Copy out every line of the listing below, character for character.

# Source material
+-------+
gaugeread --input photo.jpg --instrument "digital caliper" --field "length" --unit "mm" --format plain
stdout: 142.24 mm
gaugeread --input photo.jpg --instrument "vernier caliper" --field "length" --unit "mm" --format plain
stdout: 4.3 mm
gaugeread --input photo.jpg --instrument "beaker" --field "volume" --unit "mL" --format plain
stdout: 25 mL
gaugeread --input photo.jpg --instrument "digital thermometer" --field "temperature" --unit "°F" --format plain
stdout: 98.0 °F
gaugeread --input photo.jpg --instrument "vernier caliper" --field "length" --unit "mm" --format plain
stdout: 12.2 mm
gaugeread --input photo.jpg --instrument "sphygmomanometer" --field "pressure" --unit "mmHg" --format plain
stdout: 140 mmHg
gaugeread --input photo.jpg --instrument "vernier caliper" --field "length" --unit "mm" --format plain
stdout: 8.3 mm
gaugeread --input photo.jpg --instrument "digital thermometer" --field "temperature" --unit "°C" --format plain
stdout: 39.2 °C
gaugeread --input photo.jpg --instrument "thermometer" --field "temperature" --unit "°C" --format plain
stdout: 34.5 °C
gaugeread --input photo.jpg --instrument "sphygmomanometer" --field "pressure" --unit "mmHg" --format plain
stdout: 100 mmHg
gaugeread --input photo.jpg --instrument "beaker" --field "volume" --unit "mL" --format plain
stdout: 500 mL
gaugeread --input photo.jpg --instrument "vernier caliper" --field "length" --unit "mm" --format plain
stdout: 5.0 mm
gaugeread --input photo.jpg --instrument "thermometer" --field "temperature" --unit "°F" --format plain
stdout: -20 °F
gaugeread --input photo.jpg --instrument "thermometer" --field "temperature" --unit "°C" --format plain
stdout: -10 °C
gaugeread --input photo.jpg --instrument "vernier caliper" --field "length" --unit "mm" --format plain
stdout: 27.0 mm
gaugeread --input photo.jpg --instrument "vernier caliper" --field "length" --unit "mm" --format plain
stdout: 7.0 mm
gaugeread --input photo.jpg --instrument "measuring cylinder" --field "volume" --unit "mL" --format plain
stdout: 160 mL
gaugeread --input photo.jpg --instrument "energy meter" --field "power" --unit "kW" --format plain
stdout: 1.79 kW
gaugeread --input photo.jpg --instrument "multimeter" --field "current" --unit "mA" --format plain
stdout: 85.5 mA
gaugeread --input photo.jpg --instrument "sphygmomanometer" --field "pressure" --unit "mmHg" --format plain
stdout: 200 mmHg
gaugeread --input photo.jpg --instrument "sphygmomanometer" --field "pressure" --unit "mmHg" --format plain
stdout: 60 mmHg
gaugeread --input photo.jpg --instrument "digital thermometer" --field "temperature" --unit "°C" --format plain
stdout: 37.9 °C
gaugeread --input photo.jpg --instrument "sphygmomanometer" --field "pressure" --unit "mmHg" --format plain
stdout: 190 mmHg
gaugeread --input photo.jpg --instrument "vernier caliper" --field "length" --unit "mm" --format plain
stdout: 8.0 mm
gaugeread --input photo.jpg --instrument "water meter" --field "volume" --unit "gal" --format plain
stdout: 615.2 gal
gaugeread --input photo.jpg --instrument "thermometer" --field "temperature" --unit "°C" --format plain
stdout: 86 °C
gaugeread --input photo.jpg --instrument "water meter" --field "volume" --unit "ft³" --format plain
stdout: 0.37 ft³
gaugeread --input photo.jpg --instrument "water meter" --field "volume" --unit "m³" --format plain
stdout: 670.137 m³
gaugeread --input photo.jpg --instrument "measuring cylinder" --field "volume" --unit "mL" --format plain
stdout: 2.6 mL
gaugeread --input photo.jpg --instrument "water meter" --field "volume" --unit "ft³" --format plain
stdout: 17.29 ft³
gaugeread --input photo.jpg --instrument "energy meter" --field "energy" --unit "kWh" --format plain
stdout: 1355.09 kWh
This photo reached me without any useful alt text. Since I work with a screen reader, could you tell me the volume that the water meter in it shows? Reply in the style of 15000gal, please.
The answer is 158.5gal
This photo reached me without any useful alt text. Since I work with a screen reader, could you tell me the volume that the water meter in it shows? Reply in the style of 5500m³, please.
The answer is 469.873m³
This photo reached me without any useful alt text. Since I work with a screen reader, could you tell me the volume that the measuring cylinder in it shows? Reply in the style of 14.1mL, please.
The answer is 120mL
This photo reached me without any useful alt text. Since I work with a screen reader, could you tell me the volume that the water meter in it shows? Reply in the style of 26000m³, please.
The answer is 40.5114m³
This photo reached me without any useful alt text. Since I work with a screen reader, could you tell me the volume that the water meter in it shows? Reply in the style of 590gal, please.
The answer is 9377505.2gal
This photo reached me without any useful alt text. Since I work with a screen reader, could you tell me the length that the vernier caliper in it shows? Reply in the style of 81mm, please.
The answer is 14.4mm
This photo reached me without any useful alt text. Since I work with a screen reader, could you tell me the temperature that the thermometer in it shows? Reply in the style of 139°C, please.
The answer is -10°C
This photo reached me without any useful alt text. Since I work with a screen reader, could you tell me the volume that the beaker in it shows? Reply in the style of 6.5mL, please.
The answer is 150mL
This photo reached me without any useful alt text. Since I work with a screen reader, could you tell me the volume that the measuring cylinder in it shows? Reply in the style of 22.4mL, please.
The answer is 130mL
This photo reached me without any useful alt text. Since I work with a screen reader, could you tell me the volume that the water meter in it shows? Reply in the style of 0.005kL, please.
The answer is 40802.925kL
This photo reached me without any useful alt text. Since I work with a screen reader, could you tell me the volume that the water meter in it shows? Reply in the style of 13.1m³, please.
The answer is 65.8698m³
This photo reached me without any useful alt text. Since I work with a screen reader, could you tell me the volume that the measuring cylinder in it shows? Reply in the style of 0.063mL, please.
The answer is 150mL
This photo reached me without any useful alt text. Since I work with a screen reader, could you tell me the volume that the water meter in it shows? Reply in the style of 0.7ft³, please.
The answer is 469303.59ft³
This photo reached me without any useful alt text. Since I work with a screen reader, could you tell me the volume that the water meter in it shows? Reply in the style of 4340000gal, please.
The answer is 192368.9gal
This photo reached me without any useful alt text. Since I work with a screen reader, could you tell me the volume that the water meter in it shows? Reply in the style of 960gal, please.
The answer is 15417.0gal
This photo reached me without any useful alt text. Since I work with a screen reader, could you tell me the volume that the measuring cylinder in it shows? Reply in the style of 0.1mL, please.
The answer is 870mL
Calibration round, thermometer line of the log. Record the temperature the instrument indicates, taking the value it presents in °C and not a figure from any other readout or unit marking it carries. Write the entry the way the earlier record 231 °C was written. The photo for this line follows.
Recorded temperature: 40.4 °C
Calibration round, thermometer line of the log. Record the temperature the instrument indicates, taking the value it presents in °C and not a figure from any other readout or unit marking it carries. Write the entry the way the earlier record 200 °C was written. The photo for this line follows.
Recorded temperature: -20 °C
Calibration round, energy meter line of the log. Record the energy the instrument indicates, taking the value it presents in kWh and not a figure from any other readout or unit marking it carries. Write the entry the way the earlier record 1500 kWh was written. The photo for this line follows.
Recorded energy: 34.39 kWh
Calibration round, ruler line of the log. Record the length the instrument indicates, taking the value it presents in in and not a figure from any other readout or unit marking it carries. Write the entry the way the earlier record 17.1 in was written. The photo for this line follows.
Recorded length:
+-------+
# Result
gaugeread --input photo.jpg --instrument "digital caliper" --field "length" --unit "mm" --format plain
stdout: 142.24 mm
gaugeread --input photo.jpg --instrument "vernier caliper" --field "length" --unit "mm" --format plain
stdout: 4.3 mm
gaugeread --input photo.jpg --instrument "beaker" --field "volume" --unit "mL" --format plain
stdout: 25 mL
gaugeread --input photo.jpg --instrument "digital thermometer" --field "temperature" --unit "°F" --format plain
stdout: 98.0 °F
gaugeread --input photo.jpg --instrument "vernier caliper" --field "length" --unit "mm" --format plain
stdout: 12.2 mm
gaugeread --input photo.jpg --instrument "sphygmomanometer" --field "pressure" --unit "mmHg" --format plain
stdout: 140 mmHg
gaugeread --input photo.jpg --instrument "vernier caliper" --field "length" --unit "mm" --format plain
stdout: 8.3 mm
gaugeread --input photo.jpg --instrument "digital thermometer" --field "temperature" --unit "°C" --format plain
stdout: 39.2 °C
gaugeread --input photo.jpg --instrument "thermometer" --field "temperature" --unit "°C" --format plain
stdout: 34.5 °C
gaugeread --input photo.jpg --instrument "sphygmomanometer" --field "pressure" --unit "mmHg" --format plain
stdout: 100 mmHg
gaugeread --input photo.jpg --instrument "beaker" --field "volume" --unit "mL" --format plain
stdout: 500 mL
gaugeread --input photo.jpg --instrument "vernier caliper" --field "length" --unit "mm" --format plain
stdout: 5.0 mm
gaugeread --input photo.jpg --instrument "thermometer" --field "temperature" --unit "°F" --format plain
stdout: -20 °F
gaugeread --input photo.jpg --instrument "thermometer" --field "temperature" --unit "°C" --format plain
stdout: -10 °C
gaugeread --input photo.jpg --instrument "vernier caliper" --field "length" --unit "mm" --format plain
stdout: 27.0 mm
gaugeread --input photo.jpg --instrument "vernier caliper" --field "length" --unit "mm" --format plain
stdout: 7.0 mm
gaugeread --input photo.jpg --instrument "measuring cylinder" --field "volume" --unit "mL" --format plain
stdout: 160 mL
gaugeread --input photo.jpg --instrument "energy meter" --field "power" --unit "kW" --format plain
stdout: 1.79 kW
gaugeread --input photo.jpg --instrument "multimeter" --field "current" --unit "mA" --format plain
stdout: 85.5 mA
gaugeread --input photo.jpg --instrument "sphygmomanometer" --field "pressure" --unit "mmHg" --format plain
stdout: 200 mmHg
gaugeread --input photo.jpg --instrument "sphygmomanometer" --field "pressure" --unit "mmHg" --format plain
stdout: 60 mmHg
gaugeread --input photo.jpg --instrument "digital thermometer" --field "temperature" --unit "°C" --format plain
stdout: 37.9 °C
gaugeread --input photo.jpg --instrument "sphygmomanometer" --field "pressure" --unit "mmHg" --format plain
stdout: 190 mmHg
gaugeread --input photo.jpg --instrument "vernier caliper" --field "length" --unit "mm" --format plain
stdout: 8.0 mm
gaugeread --input photo.jpg --instrument "water meter" --field "volume" --unit "gal" --format plain
stdout: 615.2 gal
gaugeread --input photo.jpg --instrument "thermometer" --field "temperature" --unit "°C" --format plain
stdout: 86 °C
gaugeread --input photo.jpg --instrument "water meter" --field "volume" --unit "ft³" --format plain
stdout: 0.37 ft³
gaugeread --input photo.jpg --instrument "water meter" --field "volume" --unit "m³" --format plain
stdout: 670.137 m³
gaugeread --input photo.jpg --instrument "measuring cylinder" --field "volume" --unit "mL" --format plain
stdout: 2.6 mL
gaugeread --input photo.jpg --instrument "water meter" --field "volume" --unit "ft³" --format plain
stdout: 17.29 ft³
gaugeread --input photo.jpg --instrument "energy meter" --field "energy" --unit "kWh" --format plain
stdout: 1355.09 kWh
This photo reached me without any useful alt text. Since I work with a screen reader, could you tell me the volume that the water meter in it shows? Reply in the style of 15000gal, please.
The answer is 158.5gal
This photo reached me without any useful alt text. Since I work with a screen reader, could you tell me the volume that the water meter in it shows? Reply in the style of 5500m³, please.
The answer is 469.873m³
This photo reached me without any useful alt text. Since I work with a screen reader, could you tell me the volume that the measuring cylinder in it shows? Reply in the style of 14.1mL, please.
The answer is 120mL
This photo reached me without any useful alt text. Since I work with a screen reader, could you tell me the volume that the water meter in it shows? Reply in the style of 26000m³, please.
The answer is 40.5114m³
This photo reached me without any useful alt text. Since I work with a screen reader, could you tell me the volume that the water meter in it shows? Reply in the style of 590gal, please.
The answer is 9377505.2gal
This photo reached me without any useful alt text. Since I work with a screen reader, could you tell me the length that the vernier caliper in it shows? Reply in the style of 81mm, please.
The answer is 14.4mm
This photo reached me without any useful alt text. Since I work with a screen reader, could you tell me the temperature that the thermometer in it shows? Reply in the style of 139°C, please.
The answer is -10°C
This photo reached me without any useful alt text. Since I work with a screen reader, could you tell me the volume that the beaker in it shows? Reply in the style of 6.5mL, please.
The answer is 150mL
This photo reached me without any useful alt text. Since I work with a screen reader, could you tell me the volume that the measuring cylinder in it shows? Reply in the style of 22.4mL, please.
The answer is 130mL
This photo reached me without any useful alt text. Since I work with a screen reader, could you tell me the volume that the water meter in it shows? Reply in the style of 0.005kL, please.
The answer is 40802.925kL
This photo reached me without any useful alt text. Since I work with a screen reader, could you tell me the volume that the water meter in it shows? Reply in the style of 13.1m³, please.
The answer is 65.8698m³
This photo reached me without any useful alt text. Since I work with a screen reader, could you tell me the volume that the measuring cylinder in it shows? Reply in the style of 0.063mL, please.
The answer is 150mL
This photo reached me without any useful alt text. Since I work with a screen reader, could you tell me the volume that the water meter in it shows? Reply in the style of 0.7ft³, please.
The answer is 469303.59ft³
This photo reached me without any useful alt text. Since I work with a screen reader, could you tell me the volume that the water meter in it shows? Reply in the style of 4340000gal, please.
The answer is 192368.9gal
This photo reached me without any useful alt text. Since I work with a screen reader, could you tell me the volume that the water meter in it shows? Reply in the style of 960gal, please.
The answer is 15417.0gal
This photo reached me without any useful alt text. Since I work with a screen reader, could you tell me the volume that the measuring cylinder in it shows? Reply in the style of 0.1mL, please.
The answer is 870mL
Calibration round, thermometer line of the log. Record the temperature the instrument indicates, taking the value it presents in °C and not a figure from any other readout or unit marking it carries. Write the entry the way the earlier record 231 °C was written. The photo for this line follows.
Recorded temperature: 40.4 °C
Calibration round, thermometer line of the log. Record the temperature the instrument indicates, taking the value it presents in °C and not a figure from any other readout or unit marking it carries. Write the entry the way the earlier record 200 °C was written. The photo for this line follows.
Recorded temperature: -20 °C
Calibration round, energy meter line of the log. Record the energy the instrument indicates, taking the value it presents in kWh and not a figure from any other readout or unit marking it carries. Write the entry the way the earlier record 1500 kWh was written. The photo for this line follows.
Recorded energy: 34.39 kWh
Calibration round, ruler line of the log. Record the length the instrument indicates, taking the value it presents in in and not a figure from any other readout or unit marking it carries. Write the entry the way the earlier record 17.1 in was written. The photo for this line follows.
Recorded length:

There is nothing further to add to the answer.